Abstract & Commentary
Synopsis: Eighty-seven percent or more of patients with fatal or nonfatal myocardial infarction (MI) have major risk factors prior to the event.
Source: Greenland P, et al. JAMA. 2003;290:891-897.
It has been frequently stated that coronary heart disease (CHD) occurs in the absence of major risk factors in as many as 50% of patients. The purpose of this paper was to determine the frequency of exposure to major risk factors in patients with fatal or nonfatal myocardial infarction.
Three prospective cohort studies were included: the Chicago Heart Association Detection Project in Industry, with a population of 35,642 men and women aged 18-59 years; screens for the Multiple Risk Factor Intervention Trial, including 347,978 men aged 35-57 years; and a population-based sample of 3295 men and women aged 34-59 years from the Framingham Heart Study (FHS). Follow-up lasted 21-30 years.
Fatal CHD in all cohorts and nonfatal MI in the FHS, compared by exposure to major CHD risk factors, defined as total cholesterol of at least 240 mg/dL, systolic blood pressure of at least 140 mm Hg, diastolic blood pressure of at least 90 mm Hg, cigarette smoking, and diabetes. Participants were stratified by age and sex (18-39 vs 40-59 years). For fatal CHD (n = 20,995), exposure to at least 1 major risk factor ranged from 87% to 100%. Among those ages 40-59 years at baseline with fatal CHD (n =19263), exposure to at least 1 major risk factor ranged from 87% to 94%. For nonfatal MI, prior exposure was documented in 92% (n = 167) of men 40-59 years at baseline and in 87% of women in this age group.
It was concluded that antecedent CHD major risk factor exposures were very common among those who developed CHD, emphasizing the importance of considering all major risk factors in CHD risk estimation and in attempting to prevent clinical CHD. The results challenge claims that CHD events commonly occur in persons without at least 1 major risk factor.
Comment by Ralph R. Hall, MD, FACP
Greenland and colleagues carried out a secondary analysis by changing the cholesterol levels to > 200 mg/dL and the blood pressure criteria to 120/80 mm Hg. The prevalence of risk factors remained at 87% or higher. If this study involving 386,915 subjects doesn’t convince us about the risk factor prevalence in CHD, an additional article in the same issue of JAMA by Khot et al, evaluating the same 4 risk factors in 14 international randomized clinical trials with 122,458 subjects, reached the same conclusions.1
A large number of subjects who had risk factors did not have MI. The reasons for this are probably varied. Some may have been protected by high levels of high density lipoproteins or life style interventions or died with stroke or cancer.
Khot et al note that "much attention has recently focused on the identification of genetic factors that play a role in the development of CHD. Although genetic differences may explain an individual’s propensity to develop CHD in the setting of conventional risk factors, it is doubtful that the population-wide prevalence of CHD is explained by genetic factors. Epidemiological studies have shown that the risk of CHD in populations is largely dependent on the prevalence of conventional risk factors and other environmental factors such as diet.2,3 Furthermore, the prevalence can vary as the environmental conditions change over short periods, as seen in Japanese migration studies."4
The implications for these studies are immense. The authors of these papers note that 2 studies have shown that lack of hypertension, hyperlipidemia, and cigarette smoking was associated with a 77% to 90% reduction in cardiovascular mortality.5,6 There have been numerous trials demonstrating the decreased morbidity and mortality following treatment of elevated cholesterol levels.

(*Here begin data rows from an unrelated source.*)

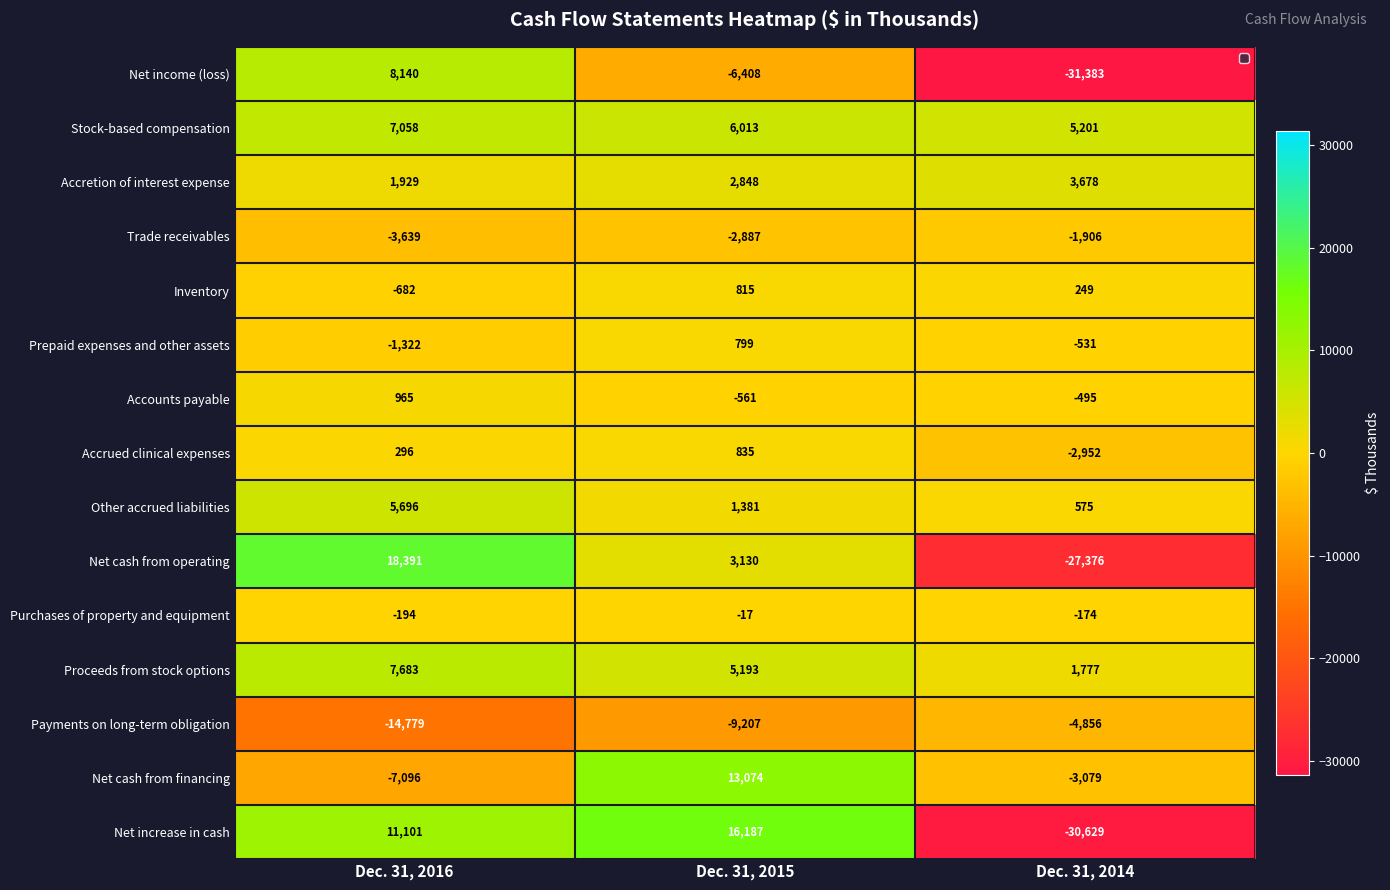

The Accrued clinical expenses series shows -4083 at Dec. 31, 2014. True or false?

False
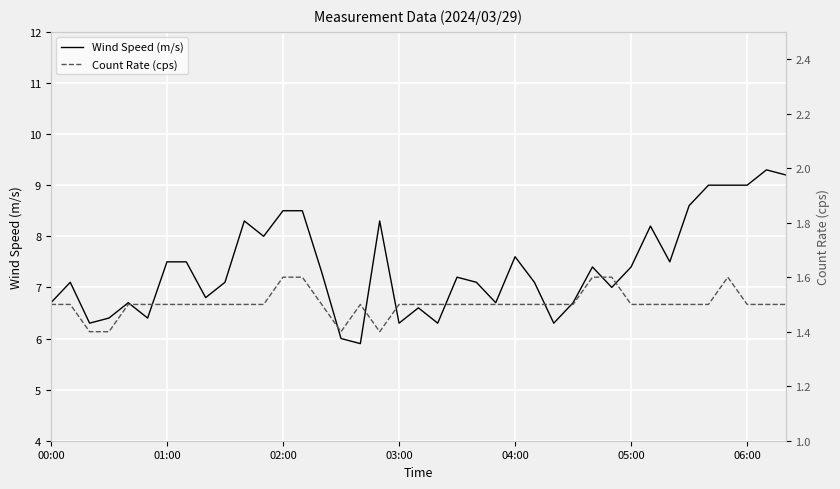

Is it true that Wind Speed (m/s) equals 7.5 at 01:00?

True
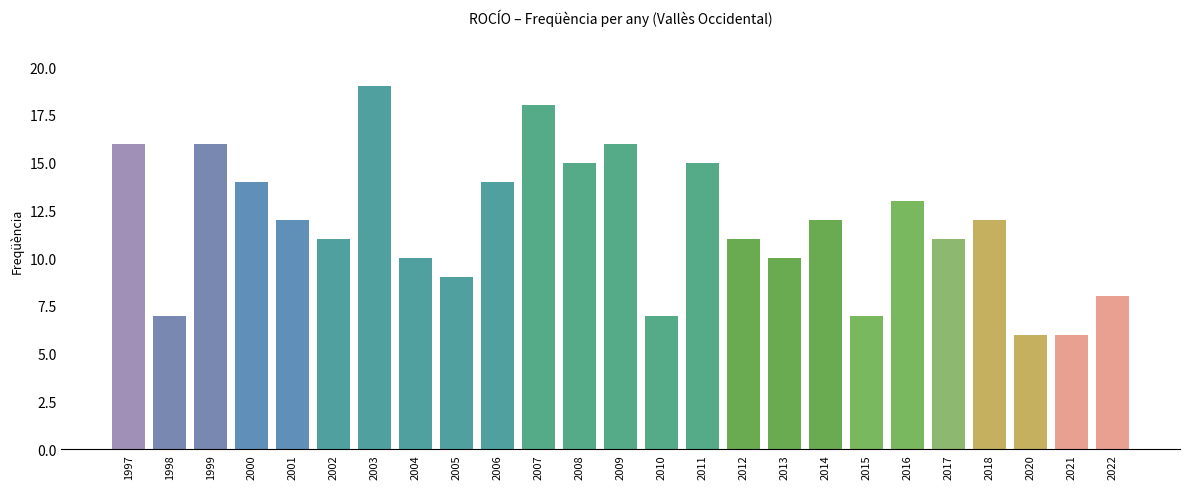

What is the approximate value at 2008?

15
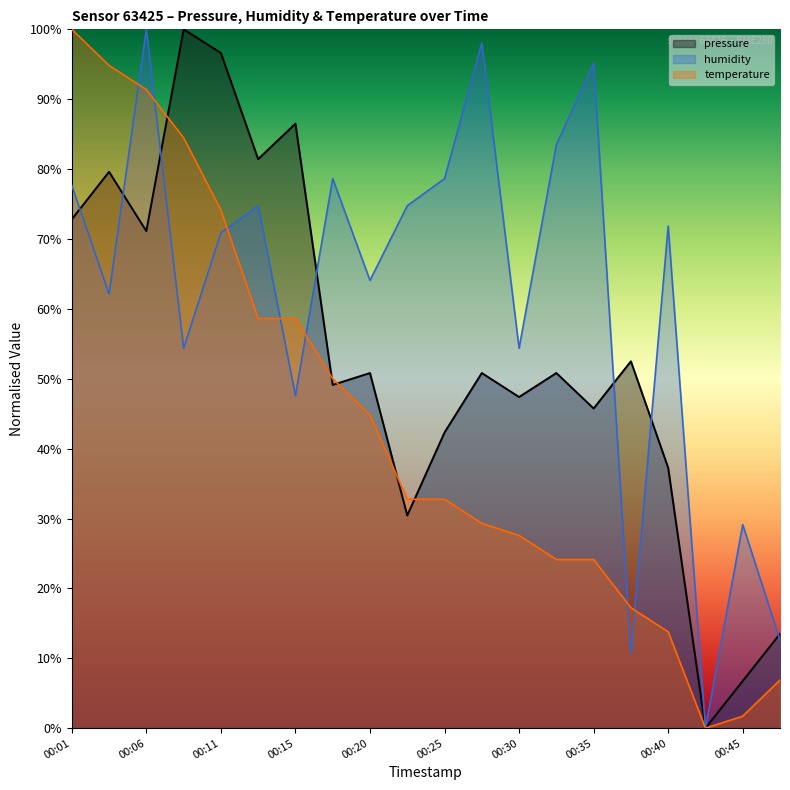

Reading left to right, transcribe all the data shown in this chart.

pressure: 00:01=72.8	00:03=79.6	00:06=71.1	00:08=100.0	00:11=96.6	00:13=81.4	00:15=86.5	00:18=49.1	00:20=50.8	00:23=30.4	00:25=42.3	00:28=50.8	00:30=47.4	00:32=50.8	00:35=45.7	00:37=52.5	00:40=37.3	00:42=0.0	00:45=6.8	00:47=13.5
humidity: 00:01=77.7	00:03=62.1	00:06=100.0	00:08=54.4	00:11=70.9	00:13=74.8	00:15=47.6	00:18=78.6	00:20=64.1	00:23=74.8	00:25=78.6	00:28=98.1	00:30=54.4	00:32=83.5	00:35=95.1	00:37=10.7	00:40=71.8	00:42=0.0	00:45=29.1	00:47=12.6
temperature: 00:01=100.0	00:03=94.8	00:06=91.4	00:08=84.5	00:11=74.1	00:13=58.6	00:15=58.6	00:18=50.0	00:20=44.8	00:23=32.8	00:25=32.8	00:28=29.3	00:30=27.6	00:32=24.1	00:35=24.1	00:37=17.2	00:40=13.8	00:42=0.0	00:45=1.7	00:47=6.9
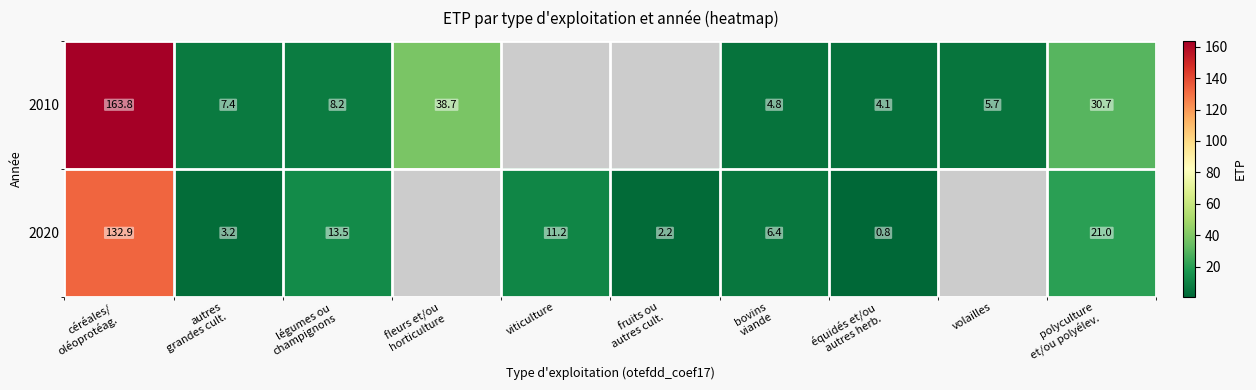

How many data points does each series have?

10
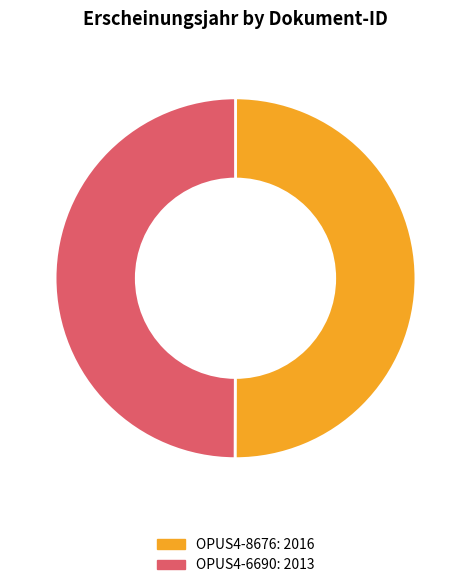

Count the number of slices in the pie.

2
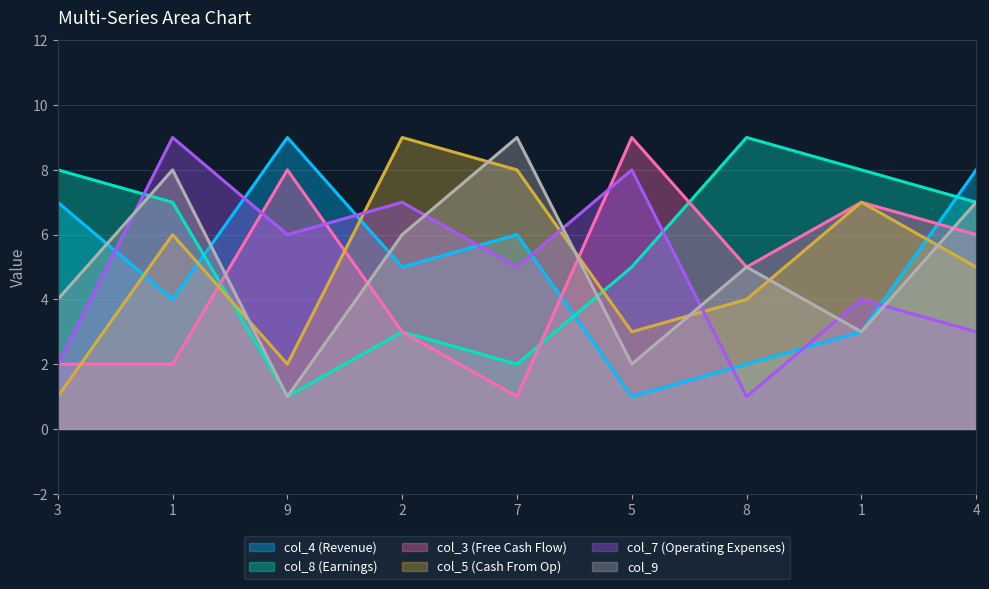

What is the smallest value displayed?

1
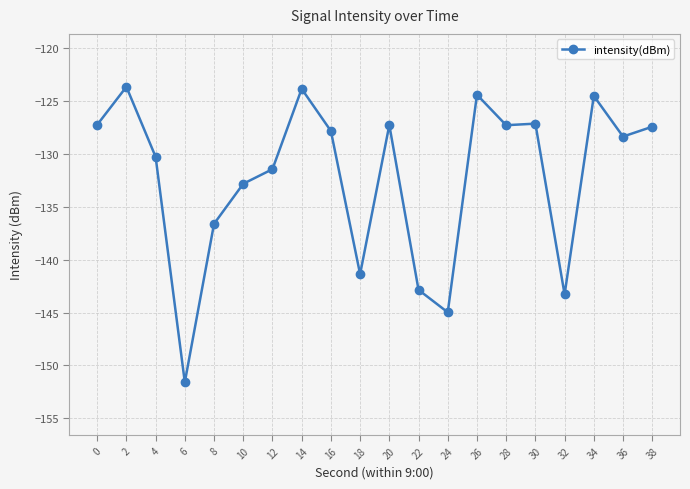

What is the sum of the values at 20 and 16?

-255.1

The Anglo-Scandinavian Cardiac Outcomes Trial (ASCOT)4 of high-risk hypertensive subjects without evidence of CHD demonstrated a 36% reduction in death and MI in only 3.3 years. Hackam and Anand in the same issue of JAMA evaluate other risk factors that are associated with CHD. They conclude that the optimal use of C-reactive protein, homocysteine, lipoprotein (a), and fibrinogen in routine screening remains to be determined.7
The message is clear. Treating the 4 major risk factors will dramatically reduce morbidity, mortality and the huge monetary drain on the health care budget.
Dr. Hall, Emeritus Professor of Medicine, University of Missouri-Kansas City School of Medicine, is Associate Editor of Internal Medicine Alert.
1. Khot UN, et al. JAMA. 2003;290:898-904.
2. Verchuren WM, et al. JAMA. 1995;274:131-136.
3. Hertog MG, et al. Arch Intern Med. 1995;155:381-386.
4. Worth RM, et al. Am J Epidemiol. 1975;102:481-490.
5. Stamler J, et al. JAMA. 1999;282:2012-2018.
6. Magnus P, Beaglehole R. Arch Intern Med. 2001;161:2657-2660.
7. Hackam DG, Anand SS. JAMA. 2003;290:932-940.